[DOCUMENT SECTION Boundary: Start]

Saturday, July 20, 2013

RPM 59: In Review

Unlike with RPM 58, I got to know this release inside out. Not only did I teach it at a variety of clubs, but it then became the release that I did my recertification on.

Most countries around the world don't have to go through recertification, just initial certification - it's basically a biannual check that you're still doing the basics that are covered in the module, and that you're still teaching a safe and effective class. I had two unique and different opportunities to see how this release went down - firstly, to members who had been riding RPM for years, had had RPM on their timetables for years, and were familiar and loyal to the program. Then, I got to teach it at a newly licensed club where they were still getting their heads around RPM, and where the current timetabled instructors were completely responsible for the RPM culture there.

[DOCUMENT SECTION Boundary: End]
[GIVEN INFORMATION Boundary: Start]

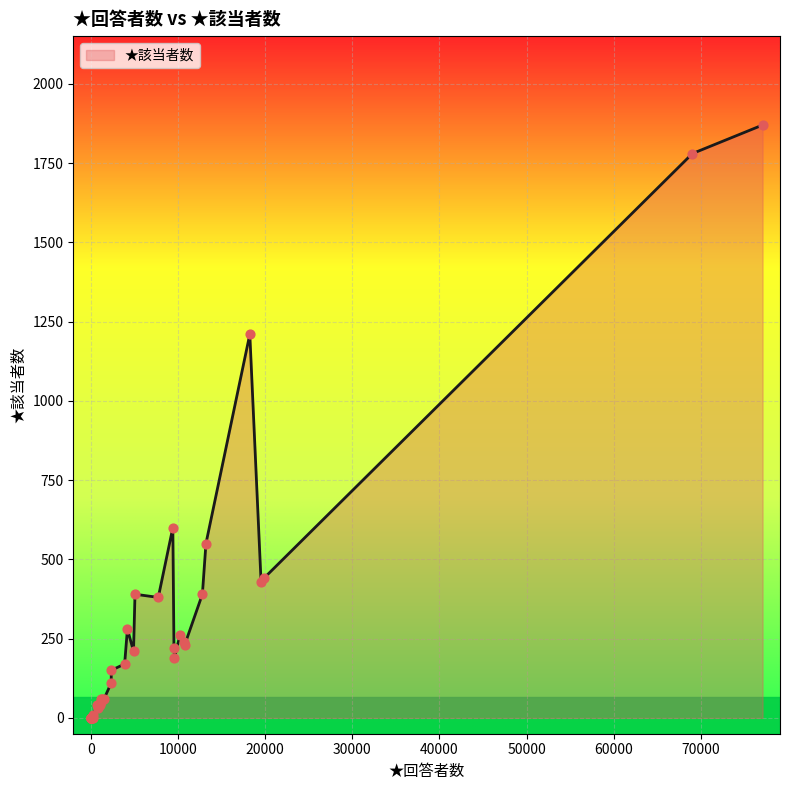

Approximately how many times larger is the value at 12 compared to 11?

4.0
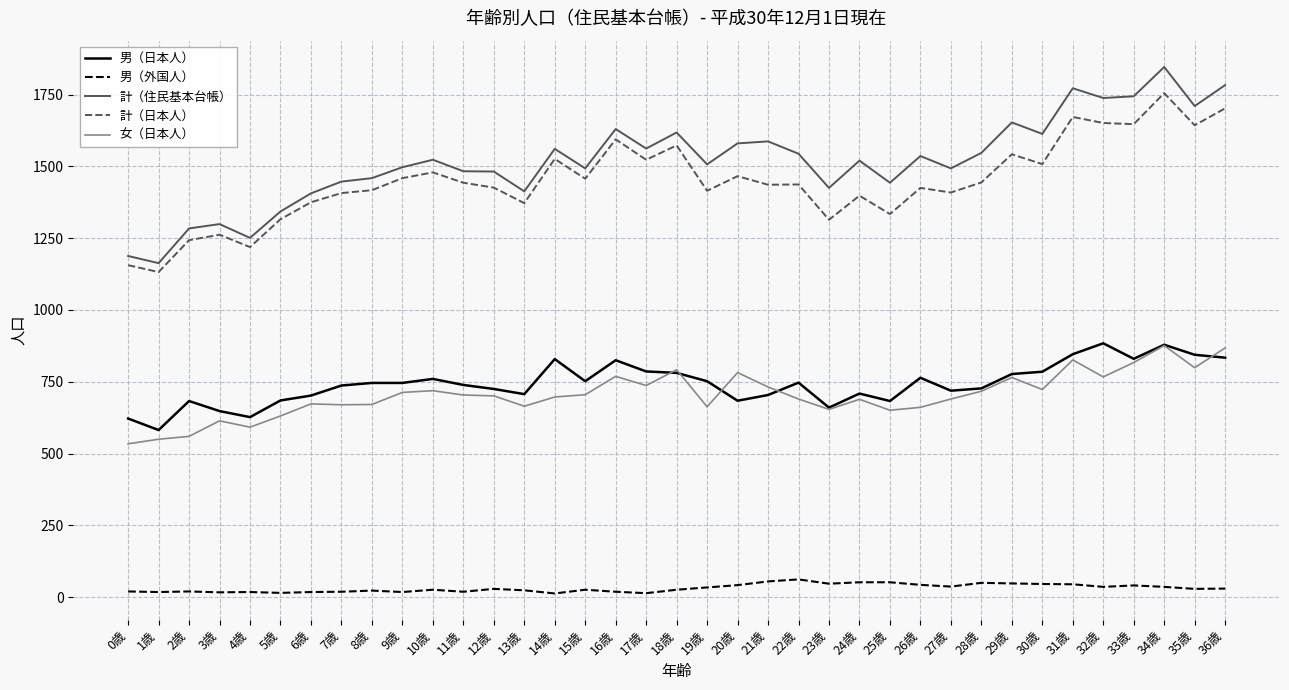

At which category is the sum across all series the highest?

34歳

[GIVEN INFORMATION Boundary: End]

• EXERCISE DETAILS:
Carry on the blog post reviewing the RPM 59 release, starting after its last sentence. None of the data is needed here.

• ANSWER BELOW:
 The result was the same at both clubs, which I found very interesting. Even more interesting... and disappointing, however, was the instructor reaction when they received the release. I saw Facebook posts, Tweets, forums posts, all blasting RPM 59 before they had even ridden, or taught the release. Some instructors were so incensed by the music that they were demanding that their agencies refund their money as the release was so horrid.

I was especially disappointed when a friend of mine very publicly announced that RPM 59 was the first release that they didn't like. They did it in such a manner that their participants would have all seen her statement, and likely would have formed an opinion of the release just based on that. Given that this was a friend, I was so disappointed in them. They will probably blame the release for not being liked by their members, though I say, they laid the groundwork for that dislike. It was my wanting to observe the instructor attitudes and how that propagated to the members that delayed this post.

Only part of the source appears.